Depression is common for people living with multiple sclerosis (MS). Around half of people diagnosed with MS will have a depressive episode at some stage – three times higher than for the general population. Identifying depression and seeking early treatment is key to successful management.
With the right information and support, depression can be managed effectively to maintain a healthy and active lifestyle.
While everyone can feel sad, moody or low from time to time, some people experience these feelings intensely, for long periods of time and the feelings can prevent them from functioning normally. Depression is more than just a low mood – it’s a serious condition that affects your overall physical and mental health. Depression is diagnosed by a healthcare professional using a set of international guidelines.
Depression does not discriminate, indicate weakness, nor is something to hide. Depression can come and go, occur once, build up slowly or fast. It’s important to know that help is never far away. Talk to your family and/or friends to let them know how you’re feeling and seek help from your healthcare professional as soon as you can.
Signs to look out for include:
For many people, depression is a combination of a few factors:
For people living with MS, there are additional factors that may lead to depression.
Depression can be caused more directly by MS if the inflammatory lesions are in areas of the brain associated with mood, or due to MS-related changes in the immune and/or neuroendocrine (hormone) systems. Depression in MS can also be more indirect, such as coping with the challenges of living with MS, increased stress, and symptoms such as chronic pain and overwhelming fatigue. There is no clear link between how long someone has been living with MS or the level of disability they have and the risk of being depressed. Depression can occur at any time.
Social support levels can also make a difference and vary between different people i.e., for someone socially isolated, depression can be more severe. How you adjust to living with MS and the kinds of strategies used to manage the condition can also play a part.
With the right help early on, depression can be controlled, managed, and even treated before it spirals out of control. Early intervention is critical to also ensure it doesn’t affect your MS management.
If you are feeling depressed, speak to your neurologist, MS Nurse, GP, or health professional as soon as possible. Your healthcare team will also be able to help you review your MS management and medications and make any necessary adjustments.
It’s important to know that there’s support and help available. You may want to reach out to a mental health helpline for more information or support, if you don’t feel comfortable disclosing your feelings to family or friends. You can find details for reputable services below.
In mild to moderate depression, self-management can form an important part of an overall approach to managing depression. This may include some key lifestyle changes such as:
Self-help support groups, phone counselling, online forums or mental health organisations may also help. Your doctor will regularly review your progress to ensure that your mood is improving.
There are several options to manage and treat depression. After speaking with your health professional, they will develop a tailored plan for you. Some options include talking to a psychologist or counsellor, engaging in cognitive behavioural therapy, and in more severe cases, medications in the form of antidepressants are available.
Counselling and life coaching help you to think about and identify ways to overcome or manage problems.

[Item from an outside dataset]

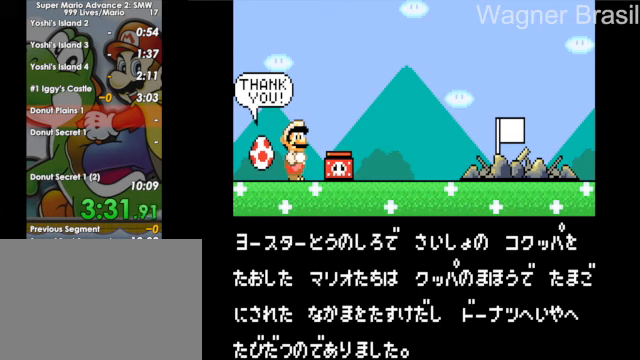
Gameplay with keyboard; each line is a JSON object with the keys held at the frame after it. "events" lists presses ("down") and releases ("up") of "1", "3", "4", "5", "6", "7", "8", "9", "a", "q", "s", "w", "x" and "z" between this image and that frame as [ms after this image, input, new state], when the widget could be followed in between. No other keys are recorded. Mouse input is not recorded.
{"keys": [], "events": [[200, "z", "down"], [250, "z", "up"], [300, "z", "down"], [350, "z", "up"], [450, "z", "down"], [500, "z", "up"]]}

A deeper psychological approach may be needed for some people, such as learning Cognitive behavioural therapy (CBT) and other psychological approaches, which aim to help identify and overcome negative thoughts associated with depression, providing tools to help change thinking and actions.

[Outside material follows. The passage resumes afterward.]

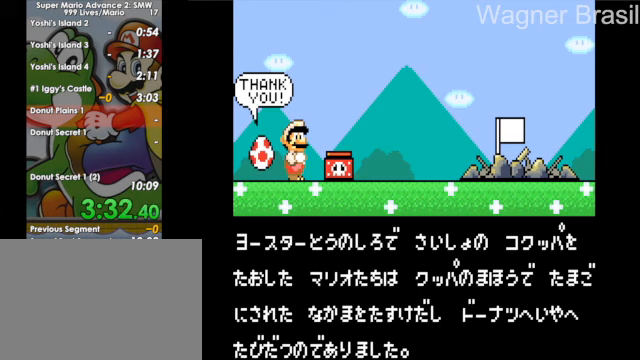
{"keys": ["z"], "events": [[50, "z", "down"], [150, "z", "up"], [200, "z", "down"], [250, "z", "up"], [300, "z", "down"], [400, "z", "up"], [450, "z", "down"]]}
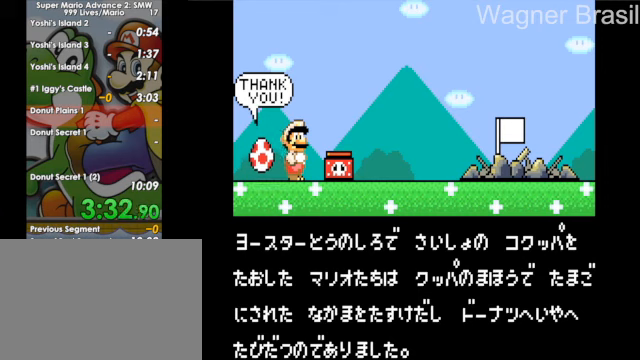
{"keys": [], "events": [[50, "z", "up"], [100, "z", "down"], [150, "z", "up"], [250, "z", "down"], [300, "z", "up"], [350, "z", "down"], [400, "z", "up"], [450, "z", "down"], [500, "z", "up"]]}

Medications to treat depression may be used for moderate to severe cases, where previous treatments haven’t worked, or in conjunction with the measures described above. You usually start with the lowest possible dose, and it takes some time for the medication to take effect. Some people may start to feel better quickly, but it’s important not to stop taking your medication without talking to your doctor, as this can trigger a recurrence. If you experience side-effects or no benefit, the dose may be increased, or the treatment changed completely.
In some rare cases, where there are persistent and repeated episodes of severe depression, or you are thought to be a major risk to people close to you, the standard treatments described above may prove ineffective. In these cases, you may be referred to specialist mental health services for a tailored treatment program.
There is support available to help you manage your MS.
Your neurologist, MS Nurse or GP should be the first contact for any new and/or persistent depression concerns, so they can perform a detailed assessment and tailor a management plan or referrals if needed.
Contact your state or territory MS organisation to access services such as MS Nurses, peer support and other resources.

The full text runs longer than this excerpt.